I still call her my 'wee' sister, despite her just celebrating her 60th birthday, balancing her first grandchild on her lap while simultaneously managing to consume a refreshingly chilled glass of Prosecco without spilling either child or a drop.

She spent considerable effort trying to persuade me that my three working dogs should come into her house where they ‘could lie on the rug’, despite me pointing out they were very comfortable sleeping in the pickup on a 10cm memory foam mattress laid over with deep pile vetbed. But that’s sisters for you.

As ever, the conversation nostalgically returned to our youth and, inevitably, dogs. Growing up, we were a 'doggy' family.

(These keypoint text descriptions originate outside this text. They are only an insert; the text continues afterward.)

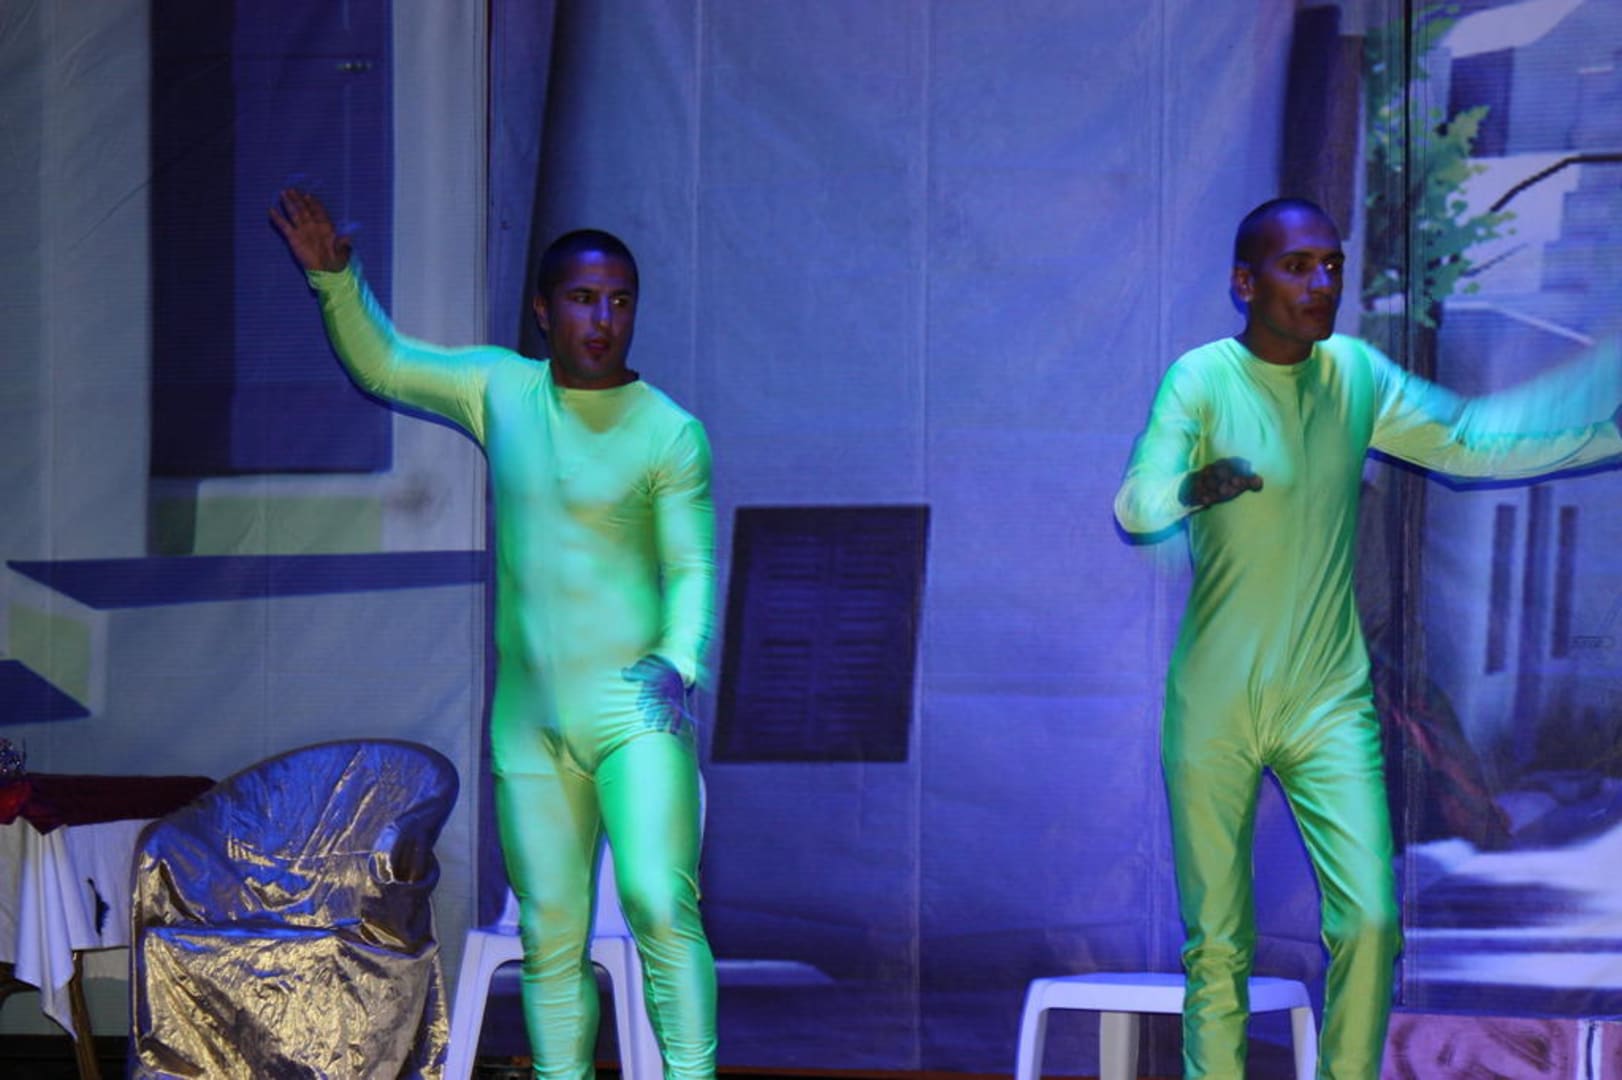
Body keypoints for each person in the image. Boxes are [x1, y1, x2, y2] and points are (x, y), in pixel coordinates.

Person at [1113, 197, 1621, 1080]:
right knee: (1218, 944)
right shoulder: (1201, 379)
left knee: (1372, 924)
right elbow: (1136, 503)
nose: (1322, 282)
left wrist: (1606, 435)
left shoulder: (1355, 375)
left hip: (1328, 700)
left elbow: (1471, 442)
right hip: (1217, 700)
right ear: (1244, 284)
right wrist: (1197, 487)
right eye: (1298, 266)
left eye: (1332, 265)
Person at [272, 189, 718, 1079]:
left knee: (659, 908)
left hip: (636, 716)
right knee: (550, 934)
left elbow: (693, 567)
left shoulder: (671, 434)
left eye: (620, 300)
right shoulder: (502, 389)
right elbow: (387, 366)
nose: (604, 319)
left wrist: (678, 660)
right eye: (584, 299)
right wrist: (335, 280)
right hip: (530, 724)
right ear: (544, 311)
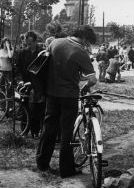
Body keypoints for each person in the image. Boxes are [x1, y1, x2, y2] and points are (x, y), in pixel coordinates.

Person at [36, 25, 97, 178]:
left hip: (51, 93)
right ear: (84, 38)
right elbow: (92, 79)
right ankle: (66, 169)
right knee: (66, 133)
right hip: (69, 96)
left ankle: (42, 163)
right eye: (88, 41)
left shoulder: (55, 42)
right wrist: (84, 86)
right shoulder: (81, 52)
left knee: (49, 127)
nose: (87, 44)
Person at [16, 31, 45, 138]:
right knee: (24, 107)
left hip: (37, 85)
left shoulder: (42, 52)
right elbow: (18, 68)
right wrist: (20, 80)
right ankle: (24, 131)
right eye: (27, 42)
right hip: (25, 84)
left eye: (30, 42)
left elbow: (44, 71)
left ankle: (35, 132)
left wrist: (37, 84)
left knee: (37, 109)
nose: (28, 44)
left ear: (35, 41)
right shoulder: (22, 52)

We did also own a cat called Fred. Actually that's rubbish. You can't, in my opinion, own a cat, as they pick you. Fred was an occasionally loving individual who would stretch languidly out on your knee to be stroked, then, without warning, sink his teeth deep into the sensitive tissue of your thigh before strolling outside to catch an adult rabbit or two.

These would then be deposited, half dead, under the kitchen table. Like I said, we were a 'doggy' family.

As I recalled childhood incidents with my sister, we laughed and cried and it dawned on us how much of our youth was catalogued in our memories by our dogs.

We remembered our yellow Labrador, 'Petra', who returned us to the days of Blue Peter on television and the difficulty in keeping yellow hairs off a blue school blazer. I winced at the recollection of my Mum's pride and joy; a pair of Chihuahuas she had named 'Kissy' and 'Pooch'.

Requiring your fifteen year old son to chase around the local park shouting those names showed the wicked side of her sense of humour. I am sure she thought it was character building.

As my sister and I munched crisps (we are definitely a crisp rather than a chocolate family), we laughed about our mad spaniel, Trudie, who once managed to consume the entire contents of a 5kg tub of cheap catering margarine. She lay beside the piano and groaned for three days after that. The dog that is, not my wee sister.

As the night progressed, we moved on to our own individual family pets; the dogs that our children have been nurtured by. We smiled about her stubborn Beagle, Jess, and her black Labrador, Baz, who fought a constant battle with hip and elbow dysplasia but who resolutely maintained the happy demeanour of a loyal family pet, teaching her children resilience and dignity, stoicism and understanding.

Again there were tears through the laughter. Wee Scud, our rescue dog had us smiling and crying too, as I realised how much confidence she had given my children to go out and play with her by their side; always constant, always dependable.

There is no doubt our pets are every bit as much part of our family history as the people. Now where’s that pickup?